# Work required:
Copy out word for word everything in the rows from the line containing "polling every minute" down to the last line of the rows.

BEGIN

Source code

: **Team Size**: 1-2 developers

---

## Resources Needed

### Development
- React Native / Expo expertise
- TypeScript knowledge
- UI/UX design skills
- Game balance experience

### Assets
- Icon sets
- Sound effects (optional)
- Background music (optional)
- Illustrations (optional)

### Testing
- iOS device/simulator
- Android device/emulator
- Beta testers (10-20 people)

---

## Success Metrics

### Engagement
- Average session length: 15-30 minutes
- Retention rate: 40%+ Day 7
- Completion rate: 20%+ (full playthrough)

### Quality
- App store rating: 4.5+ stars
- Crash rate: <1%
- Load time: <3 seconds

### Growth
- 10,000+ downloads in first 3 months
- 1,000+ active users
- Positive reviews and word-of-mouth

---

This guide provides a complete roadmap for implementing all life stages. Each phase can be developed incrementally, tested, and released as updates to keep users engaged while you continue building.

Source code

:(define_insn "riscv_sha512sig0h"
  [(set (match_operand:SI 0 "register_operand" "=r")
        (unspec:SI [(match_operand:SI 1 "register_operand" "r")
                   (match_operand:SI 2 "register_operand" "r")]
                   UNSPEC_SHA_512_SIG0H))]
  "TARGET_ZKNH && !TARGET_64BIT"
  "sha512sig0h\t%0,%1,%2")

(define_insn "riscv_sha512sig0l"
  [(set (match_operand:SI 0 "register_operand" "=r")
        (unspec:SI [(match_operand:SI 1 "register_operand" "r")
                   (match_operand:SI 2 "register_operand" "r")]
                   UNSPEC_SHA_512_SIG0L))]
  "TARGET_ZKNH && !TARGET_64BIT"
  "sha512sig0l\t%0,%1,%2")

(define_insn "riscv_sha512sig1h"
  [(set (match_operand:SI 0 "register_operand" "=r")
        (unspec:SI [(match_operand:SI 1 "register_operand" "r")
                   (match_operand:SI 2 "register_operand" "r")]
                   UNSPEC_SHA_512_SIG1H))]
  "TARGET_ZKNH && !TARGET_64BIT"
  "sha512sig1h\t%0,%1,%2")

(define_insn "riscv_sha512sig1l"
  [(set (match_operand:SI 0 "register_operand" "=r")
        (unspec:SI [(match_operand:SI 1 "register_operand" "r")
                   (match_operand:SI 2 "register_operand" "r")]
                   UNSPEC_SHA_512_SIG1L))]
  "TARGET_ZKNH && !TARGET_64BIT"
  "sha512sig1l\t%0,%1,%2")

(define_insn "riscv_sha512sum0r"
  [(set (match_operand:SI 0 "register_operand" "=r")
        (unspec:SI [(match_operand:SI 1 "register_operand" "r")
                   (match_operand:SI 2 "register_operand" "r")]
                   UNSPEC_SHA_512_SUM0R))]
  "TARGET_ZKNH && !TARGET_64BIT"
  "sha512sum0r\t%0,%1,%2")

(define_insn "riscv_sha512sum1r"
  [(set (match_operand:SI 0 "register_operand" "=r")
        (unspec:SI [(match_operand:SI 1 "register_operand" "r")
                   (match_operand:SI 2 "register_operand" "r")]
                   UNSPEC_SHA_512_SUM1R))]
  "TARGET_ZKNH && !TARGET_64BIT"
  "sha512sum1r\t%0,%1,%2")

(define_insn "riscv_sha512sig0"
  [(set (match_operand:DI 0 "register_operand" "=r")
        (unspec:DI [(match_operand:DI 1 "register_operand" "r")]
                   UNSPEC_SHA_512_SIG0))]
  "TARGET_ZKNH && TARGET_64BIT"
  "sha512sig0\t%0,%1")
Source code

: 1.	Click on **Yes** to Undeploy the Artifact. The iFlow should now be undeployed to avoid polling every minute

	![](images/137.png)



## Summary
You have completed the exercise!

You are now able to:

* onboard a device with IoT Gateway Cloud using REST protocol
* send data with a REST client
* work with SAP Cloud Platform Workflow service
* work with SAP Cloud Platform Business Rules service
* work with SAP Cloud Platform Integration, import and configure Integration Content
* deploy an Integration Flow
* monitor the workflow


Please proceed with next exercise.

END

# Answer to this problem:
: 1.	Click on **Yes** to Undeploy the Artifact. The iFlow should now be undeployed to avoid polling every minute

	![](images/137.png)



## Summary
You have completed the exercise!

You are now able to:

* onboard a device with IoT Gateway Cloud using REST protocol
* send data with a REST client
* work with SAP Cloud Platform Workflow service
* work with SAP Cloud Platform Business Rules service
* work with SAP Cloud Platform Integration, import and configure Integration Content
* deploy an Integration Flow
* monitor the workflow


Please proceed with next exercise.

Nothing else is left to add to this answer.